Texte fourni =
........

Recensé : Bruno Arcidiacono, Cinq types de paix. Une histoire des plans de pacification perpétuelle (XVIIe-XXe siècles), Paris, PUF, 2011, 465 p., 32 €.
Tout évolue dans le cours de l’histoire, y compris la façon d’écrire l’histoire elle-même. Longtemps portée par les chantres des « grandes nations », elle a donné un travers belliqueux à nos manuels d’histoire : l’exaltation des guerres du passé, des batailles et des grands généraux ont accompagné notre enfance. La réconciliation franco-allemande est certes passée par là, mais un bref coup d’œil à l’actualité littéraire nous convaincra que la gloire virile de la guerre (pour l’empire ou l’indépendance, peu importe) tient toujours une place dans les imaginaires nationaux, sur fond de drapeaux, fanfares et défilés militaires. Le culte du dieu Mars, c’est-à-dire de la violence organisée entre États, continue de faire recette auprès du grand public.
Dès lors, cela a-t-il un sens d’écrire un livre sur la paix internationale, cette figure modeste de l’histoire ? Régulièrement bafouée au nom de la « raison d’État », elle a certes pour elle sa patience infinie, qui lui confère quelque chose d’héroïque au regard de ses faiblesses évidentes. On la trouve toujours de retour au lendemain des grandes guerres qui ont dévasté notre continent, et elle est la compagne discrète des Européens de l’Ouest depuis bientôt soixante-dix ans. Elle a même connu une brève heure de gloire au moment de la chute du bloc soviétique — lorsqu’elle devint la clé de voûte d’une Union européenne bientôt élargie à vingt-sept membres [1].
L’ouvrage de Bruno Arcidiacono, historien des relations internationales, apporte un éclairage original à ce sujet en explorant la genèse de l’idée de la paix entre États. En effet, avant que des hommes puissent décréter un jour la paix entre des nations, il a bien fallu que cette notion ait d’abord germé dans les esprits. Il a été nécessaire, en d’autres termes, qu’elle ait été soigneusement pensée par des individus, qui ont eu pour point commun d’avoir rêvé à un monde meilleur. Puisant à pleines mains dans la littérature des plans de paix (une centaine d’œuvres différentes), l’auteur nous en livre une synthèse en insistant à la fois sur les idées et les hommes qui les ont portées. En remontant à l’origine de ces constructions intellectuelles il couvre un large pan d’histoire, du Moyen Âge au XXe siècle. Il faudrait toutefois se garder d’y voir une dissertation théorique : partant de l’histoire conventionnelle des relations internationales, les sources couvrent autant la philosophie du droit, l’histoire générale que les sciences politiques.
De la monarchie universelle à l’ONU : continuités et ruptures
Bruno Arcidiacono a développé sa recherche autour d’une question centrale : « comment les hommes ont-ils pensé l’avènement de la paix sur la terre ? » (p. 433). Pour y répondre, il a étudié un large éventail de textes anciens et modernes, qui tous partent de deux présupposés : la paix entre les États (par quoi il faut ici surtout comprendre une absence durable de conflits armés) doit être établie — elle ne se réalisera pas d’elle-même — et elle ne peut l’être que grâce à « une réforme radicale du système des relations internationales » (p. VII). Dès lors, comment penser son avènement, et quelle serait la meilleure forme d’organisation capable de « discipliner l’anarchie internationale » ?

........

Données extraites =
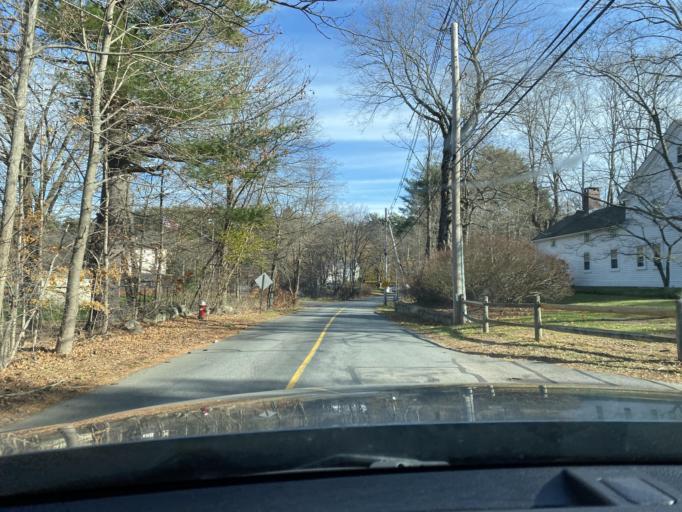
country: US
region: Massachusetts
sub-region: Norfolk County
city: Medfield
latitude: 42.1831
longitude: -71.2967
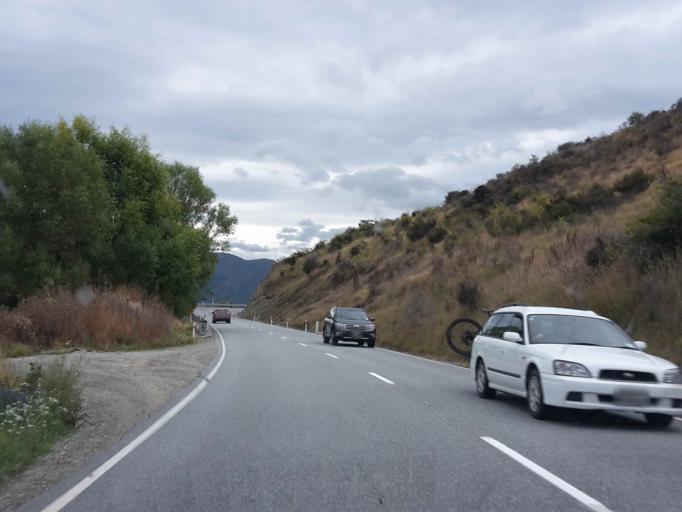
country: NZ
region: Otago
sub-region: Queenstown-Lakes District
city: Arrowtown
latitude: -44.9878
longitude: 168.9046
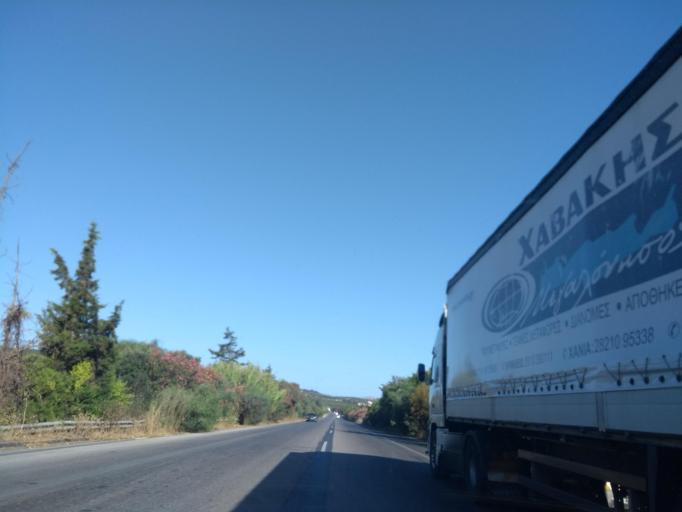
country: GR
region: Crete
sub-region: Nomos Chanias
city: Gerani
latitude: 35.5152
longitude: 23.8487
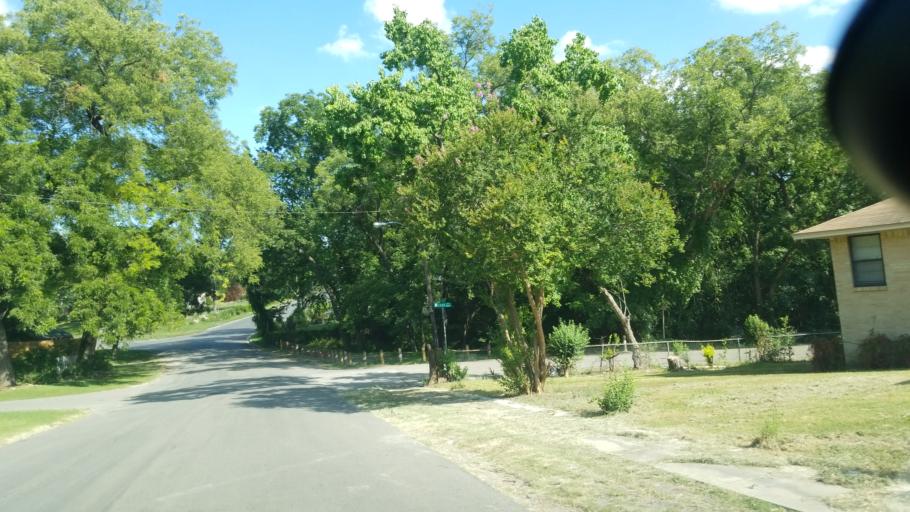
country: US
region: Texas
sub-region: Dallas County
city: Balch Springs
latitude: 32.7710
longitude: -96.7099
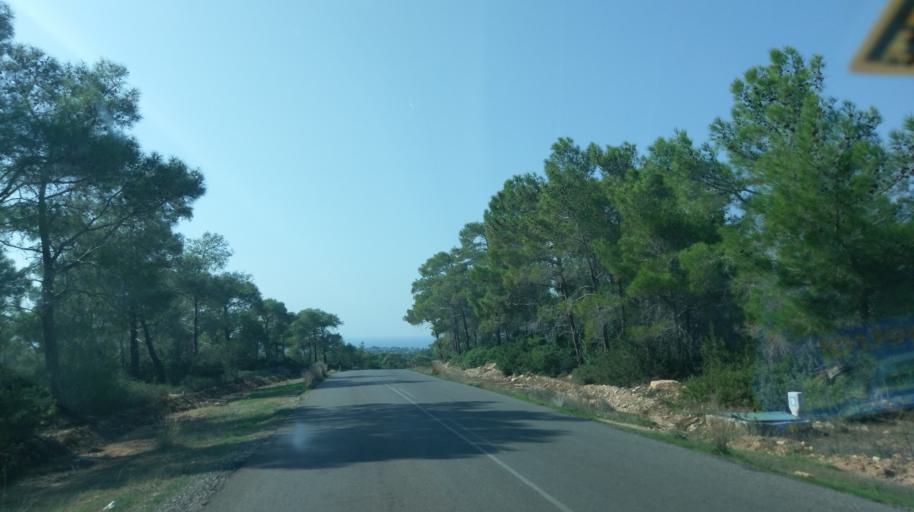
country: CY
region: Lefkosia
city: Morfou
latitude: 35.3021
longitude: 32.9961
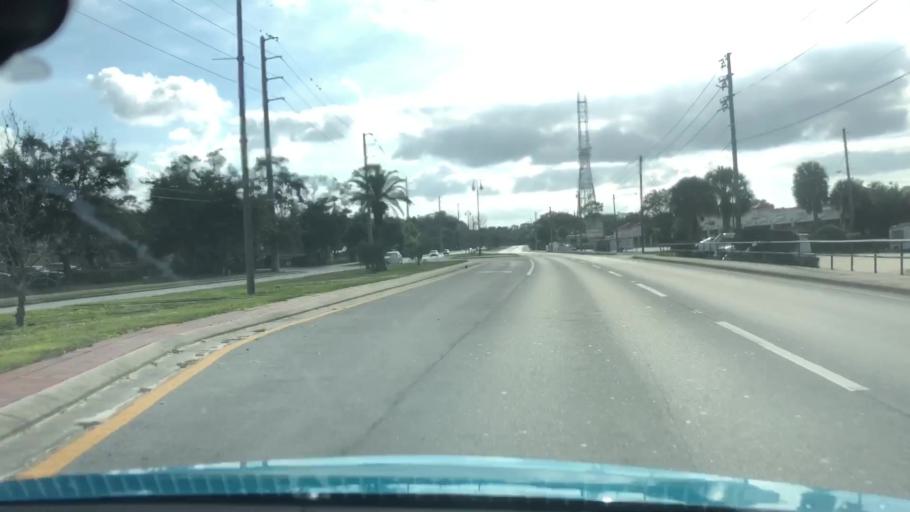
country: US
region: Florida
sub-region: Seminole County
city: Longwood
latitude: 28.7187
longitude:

........

Actions à mener =
**a.** Indiquez si chacune des affirmations suivantes concorde avec le compte rendu, en répondant par oui ou par non et en citant mot pour mot les termes décisifs du compte rendu : (i) le livre recensé a été publié à Lyon ; (ii) l’auteur a puisé dans une centaine d’œuvres différentes ; (iii) l’ouvrage ne couvre que le XXe siècle.
**b.** Selon le compte rendu, autour de quelle question centrale Bruno Arcidiacono a-t-il développé sa recherche ?
**c.** Transcrivez le passage du compte rendu qui va de « Tout évolue dans » jusqu’à « du grand public. » inclus.

Réponses attendues =
**a.**
(i) Non : « Paris, PUF, 2011 »
(ii) Oui : « une centaine d’œuvres différentes »
(iii) Non : « du Moyen Âge au XXe siècle »

**b.** Il l’a développée autour de la question « comment les hommes ont-ils pensé l’avènement de la paix sur la terre ? ».

**c.**
Tout évolue dans le cours de l’histoire, y compris la façon d’écrire l’histoire elle-même. Longtemps portée par les chantres des « grandes nations », elle a donné un travers belliqueux à nos manuels d’histoire : l’exaltation des guerres du passé, des batailles et des grands généraux ont accompagné notre enfance. La réconciliation franco-allemande est certes passée par là, mais un bref coup d’œil à l’actualité littéraire nous convaincra que la gloire virile de la guerre (pour l’empire ou l’indépendance, peu importe) tient toujours une place dans les imaginaires nationaux, sur fond de drapeaux, fanfares et défilés militaires. Le culte du dieu Mars, c’est-à-dire de la violence organisée entre États, continue de faire recette auprès du grand public.